■ Problem ■
The full listing should be set down again without a single alteration.

■ Dataset records ■
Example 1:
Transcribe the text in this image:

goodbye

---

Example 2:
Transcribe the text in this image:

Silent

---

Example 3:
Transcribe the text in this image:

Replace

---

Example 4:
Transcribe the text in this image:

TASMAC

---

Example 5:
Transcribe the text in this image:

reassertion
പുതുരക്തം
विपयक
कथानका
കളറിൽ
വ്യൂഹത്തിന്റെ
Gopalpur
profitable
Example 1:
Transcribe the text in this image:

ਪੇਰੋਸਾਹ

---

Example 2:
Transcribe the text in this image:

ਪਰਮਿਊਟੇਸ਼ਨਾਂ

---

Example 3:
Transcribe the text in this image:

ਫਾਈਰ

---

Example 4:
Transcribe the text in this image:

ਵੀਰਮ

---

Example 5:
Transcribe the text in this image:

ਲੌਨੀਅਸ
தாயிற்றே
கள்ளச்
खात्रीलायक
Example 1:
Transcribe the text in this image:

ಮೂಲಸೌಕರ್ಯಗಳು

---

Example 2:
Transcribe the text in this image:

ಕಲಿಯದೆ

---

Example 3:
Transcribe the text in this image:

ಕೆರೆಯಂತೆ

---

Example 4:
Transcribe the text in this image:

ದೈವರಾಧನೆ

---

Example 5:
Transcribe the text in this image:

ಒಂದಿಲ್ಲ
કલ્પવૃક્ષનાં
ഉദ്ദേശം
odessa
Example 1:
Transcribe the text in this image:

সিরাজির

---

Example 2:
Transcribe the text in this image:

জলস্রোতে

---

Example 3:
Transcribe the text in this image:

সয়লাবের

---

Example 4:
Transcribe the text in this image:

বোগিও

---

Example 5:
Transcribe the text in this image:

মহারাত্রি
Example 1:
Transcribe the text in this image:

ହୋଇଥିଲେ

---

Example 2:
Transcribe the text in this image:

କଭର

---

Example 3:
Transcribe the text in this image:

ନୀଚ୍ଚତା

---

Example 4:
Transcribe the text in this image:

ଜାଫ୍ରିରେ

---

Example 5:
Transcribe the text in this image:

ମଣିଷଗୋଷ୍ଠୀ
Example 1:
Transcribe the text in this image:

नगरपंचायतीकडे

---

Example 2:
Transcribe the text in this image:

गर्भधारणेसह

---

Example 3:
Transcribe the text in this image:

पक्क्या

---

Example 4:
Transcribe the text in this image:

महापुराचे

■ Task output ■
Example 1:
Transcribe the text in this image:

goodbye

---

Example 2:
Transcribe the text in this image:

Silent

---

Example 3:
Transcribe the text in this image:

Replace

---

Example 4:
Transcribe the text in this image:

TASMAC

---

Example 5:
Transcribe the text in this image:

reassertion
പുതുരക്തം
विपयक
कथानका
കളറിൽ
വ്യൂഹത്തിന്റെ
Gopalpur
profitable
Example 1:
Transcribe the text in this image:

ਪੇਰੋਸਾਹ

---

Example 2:
Transcribe the text in this image:

ਪਰਮਿਊਟੇਸ਼ਨਾਂ

---

Example 3:
Transcribe the text in this image:

ਫਾਈਰ

---

Example 4:
Transcribe the text in this image:

ਵੀਰਮ

---

Example 5:
Transcribe the text in this image:

ਲੌਨੀਅਸ
தாயிற்றே
கள்ளச்
खात्रीलायक
Example 1:
Transcribe the text in this image:

ಮೂಲಸೌಕರ್ಯಗಳು

---

Example 2:
Transcribe the text in this image:

ಕಲಿಯದೆ

---

Example 3:
Transcribe the text in this image:

ಕೆರೆಯಂತೆ

---

Example 4:
Transcribe the text in this image:

ದೈವರಾಧನೆ

---

Example 5:
Transcribe the text in this image:

ಒಂದಿಲ್ಲ
કલ્પવૃક્ષનાં
ഉദ്ദേശം
odessa
Example 1:
Transcribe the text in this image:

সিরাজির

---

Example 2:
Transcribe the text in this image:

জলস্রোতে

---

Example 3:
Transcribe the text in this image:

সয়লাবের

---

Example 4:
Transcribe the text in this image:

বোগিও

---

Example 5:
Transcribe the text in this image:

মহারাত্রি
Example 1:
Transcribe the text in this image:

ହୋଇଥିଲେ

---

Example 2:
Transcribe the text in this image:

କଭର

---

Example 3:
Transcribe the text in this image:

ନୀଚ୍ଚତା

---

Example 4:
Transcribe the text in this image:

ଜାଫ୍ରିରେ

---

Example 5:
Transcribe the text in this image:

ମଣିଷଗୋଷ୍ଠୀ
Example 1:
Transcribe the text in this image:

नगरपंचायतीकडे

---

Example 2:
Transcribe the text in this image:

गर्भधारणेसह

---

Example 3:
Transcribe the text in this image:

पक्क्या

---

Example 4:
Transcribe the text in this image:

महापुराचे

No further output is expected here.